Thanks to the technological advances from flooring manufacturers such as Polyflor, safety flooring is now a major consideration for developers and specifiers who want to create a ‘wow factor’, but equally to underpin this with underfoot safety that is sustainable for the guaranteed life of the product.

Today’s safety flooring comes in various guises, ranging from subtle, nuanced decorations to vibrant, inventive colours with virtually invisible particles within the vinyl to aid clarity and maintain the overall design. Traditional safety floors, on the
other hand, often include dark aggregate to provide friction which is very visible. Some customers still prefer the dark
aggregate to be seen in their chosen safety floor as a clear indicator that the floor has low slip potential, and these traditional safety floors are generally installed within back-of-house areas.
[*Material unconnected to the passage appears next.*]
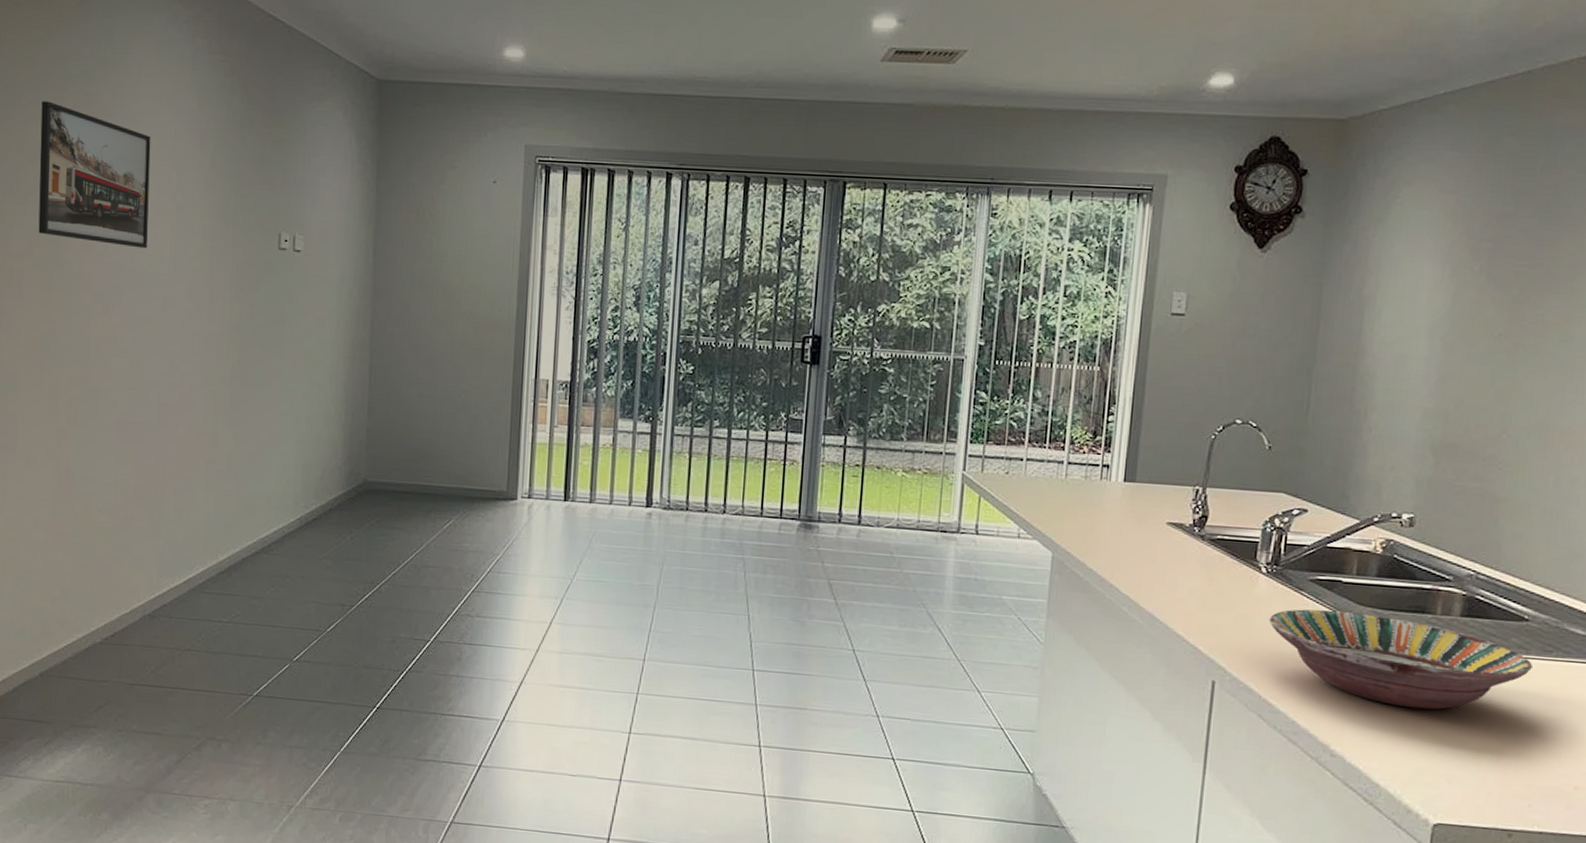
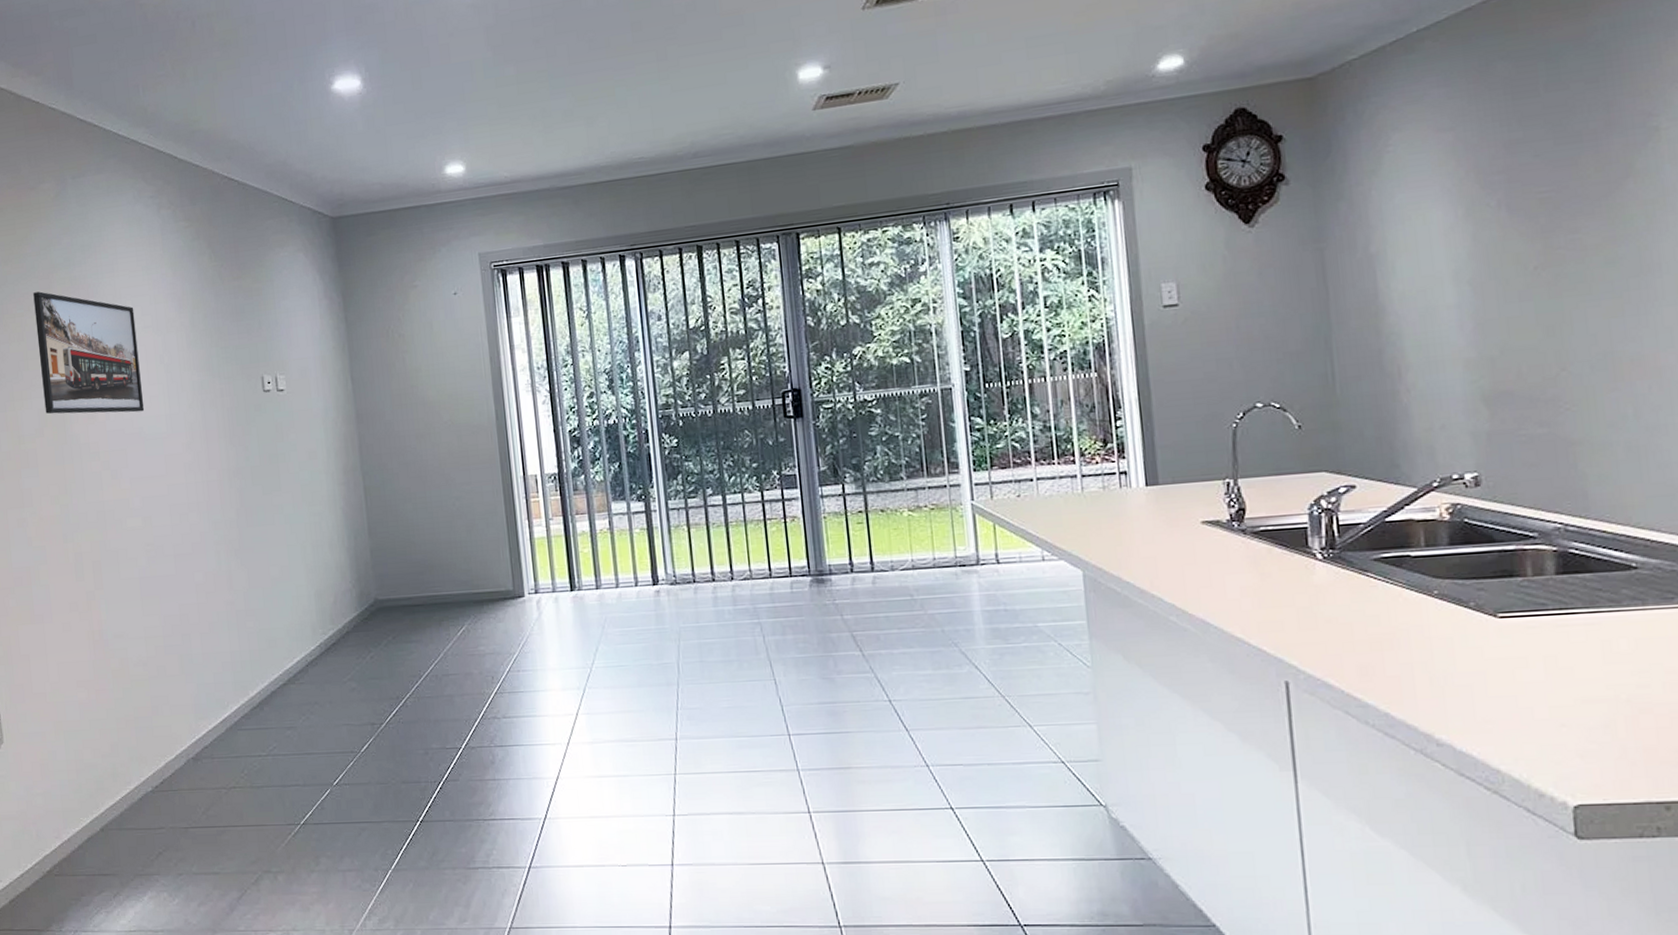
serving bowl: present [1269,609,1534,710] -> none [1335,586,1655,682]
The advances in safety flooring design, and the incorporation of virtually invisible aggregates, mean that the aesthetic
appearance is now very similar to smooth vinyl floorcoverings which only offer slip resistance in dry conditions. It is therefore important that a product’s slip performance is analysed carefully at the specification stage to ensure the product
meets the relevant standard, abrasion, and Pendulum wet test requirements, and that the right type of product is used in the
correct areas to give underfoot protection in wet areas.

It is important to remember that a clean floor is a safe floor, and to follow the floor care guidance offered by your chosen
flooring manufacturer. The development of protective maintenance enhancements such as Polyflor’s Polysafe PUR
polyurethane reinforcement means improved maintenance benefits, optimum appearance retention, and lifecycle
maintenance cost savings of up to 60%. Any of Polyflor’s Polysafe ranges that feature PUR are enhanced with this super
strength, polyurethane reinforcement, which is cross-linked and UV cured to improve its cleanability, stain resistance
and colour retention.

In conclusion

Everyone in the supply chain has the duty of care to ensure that where safety flooring is required, the selected products
should be both fit for purpose and correctly specified to meet the appropriate particle-based safety flooring standard and abrasion tests. It is fair to say that when sustainable slip resistance in wet conditions is key, it is sensible to consider sticking to manufacturers that you know and trust. It is important that your flooring partner has the knowledge and understanding of sustainable slip resistance and safety flooring development to deliver a product that performs for its guaranteed life, and does the job it is designed for over the long term.